* WHAT THE TASK REQUIRES
The full listing must be reproduced exactly as given.

* DATASET
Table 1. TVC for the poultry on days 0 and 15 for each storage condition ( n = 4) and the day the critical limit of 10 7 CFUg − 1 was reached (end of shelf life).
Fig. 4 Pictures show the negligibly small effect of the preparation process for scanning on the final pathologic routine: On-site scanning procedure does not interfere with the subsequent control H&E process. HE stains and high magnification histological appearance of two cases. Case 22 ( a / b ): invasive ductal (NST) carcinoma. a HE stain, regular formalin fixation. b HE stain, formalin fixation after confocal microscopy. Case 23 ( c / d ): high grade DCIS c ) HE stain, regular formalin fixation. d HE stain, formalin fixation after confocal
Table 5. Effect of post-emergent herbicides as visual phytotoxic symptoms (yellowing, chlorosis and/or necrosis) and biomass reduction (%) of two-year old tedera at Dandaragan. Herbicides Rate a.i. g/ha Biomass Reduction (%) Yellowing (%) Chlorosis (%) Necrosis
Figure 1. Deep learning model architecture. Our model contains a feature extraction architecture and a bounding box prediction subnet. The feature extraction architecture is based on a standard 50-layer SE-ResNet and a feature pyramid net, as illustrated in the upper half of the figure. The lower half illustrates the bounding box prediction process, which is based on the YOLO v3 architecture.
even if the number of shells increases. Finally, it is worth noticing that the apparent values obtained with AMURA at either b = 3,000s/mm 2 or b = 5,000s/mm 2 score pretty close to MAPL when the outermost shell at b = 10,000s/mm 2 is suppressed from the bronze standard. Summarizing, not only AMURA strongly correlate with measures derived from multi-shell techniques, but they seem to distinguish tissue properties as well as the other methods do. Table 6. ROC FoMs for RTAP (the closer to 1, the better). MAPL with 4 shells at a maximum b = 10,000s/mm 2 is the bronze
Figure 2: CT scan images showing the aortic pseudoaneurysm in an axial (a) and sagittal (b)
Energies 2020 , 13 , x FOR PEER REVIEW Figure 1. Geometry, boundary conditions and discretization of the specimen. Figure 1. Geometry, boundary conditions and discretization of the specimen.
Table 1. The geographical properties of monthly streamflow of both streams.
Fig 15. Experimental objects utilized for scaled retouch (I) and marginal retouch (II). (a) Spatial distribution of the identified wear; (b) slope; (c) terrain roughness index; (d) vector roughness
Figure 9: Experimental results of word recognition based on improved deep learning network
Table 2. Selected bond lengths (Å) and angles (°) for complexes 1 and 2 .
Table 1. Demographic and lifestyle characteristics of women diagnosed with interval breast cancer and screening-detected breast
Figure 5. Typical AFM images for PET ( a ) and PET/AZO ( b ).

* REPLY
Table 1. TVC for the poultry on days 0 and 15 for each storage condition ( n = 4) and the day the critical limit of 10 7 CFUg − 1 was reached (end of shelf life).
Fig. 4 Pictures show the negligibly small effect of the preparation process for scanning on the final pathologic routine: On-site scanning procedure does not interfere with the subsequent control H&E process. HE stains and high magnification histological appearance of two cases. Case 22 ( a / b ): invasive ductal (NST) carcinoma. a HE stain, regular formalin fixation. b HE stain, formalin fixation after confocal microscopy. Case 23 ( c / d ): high grade DCIS c ) HE stain, regular formalin fixation. d HE stain, formalin fixation after confocal
Table 5. Effect of post-emergent herbicides as visual phytotoxic symptoms (yellowing, chlorosis and/or necrosis) and biomass reduction (%) of two-year old tedera at Dandaragan. Herbicides Rate a.i. g/ha Biomass Reduction (%) Yellowing (%) Chlorosis (%) Necrosis
Figure 1. Deep learning model architecture. Our model contains a feature extraction architecture and a bounding box prediction subnet. The feature extraction architecture is based on a standard 50-layer SE-ResNet and a feature pyramid net, as illustrated in the upper half of the figure. The lower half illustrates the bounding box prediction process, which is based on the YOLO v3 architecture.
even if the number of shells increases. Finally, it is worth noticing that the apparent values obtained with AMURA at either b = 3,000s/mm 2 or b = 5,000s/mm 2 score pretty close to MAPL when the outermost shell at b = 10,000s/mm 2 is suppressed from the bronze standard. Summarizing, not only AMURA strongly correlate with measures derived from multi-shell techniques, but they seem to distinguish tissue properties as well as the other methods do. Table 6. ROC FoMs for RTAP (the closer to 1, the better). MAPL with 4 shells at a maximum b = 10,000s/mm 2 is the bronze
Figure 2: CT scan images showing the aortic pseudoaneurysm in an axial (a) and sagittal (b)
Energies 2020 , 13 , x FOR PEER REVIEW Figure 1. Geometry, boundary conditions and discretization of the specimen. Figure 1. Geometry, boundary conditions and discretization of the specimen.
Table 1. The geographical properties of monthly streamflow of both streams.
Fig 15. Experimental objects utilized for scaled retouch (I) and marginal retouch (II). (a) Spatial distribution of the identified wear; (b) slope; (c) terrain roughness index; (d) vector roughness
Figure 9: Experimental results of word recognition based on improved deep learning network
Table 2. Selected bond lengths (Å) and angles (°) for complexes 1 and 2 .
Table 1. Demographic and lifestyle characteristics of women diagnosed with interval breast cancer and screening-detected breast
Figure 5. Typical AFM images for PET ( a ) and PET/AZO ( b ).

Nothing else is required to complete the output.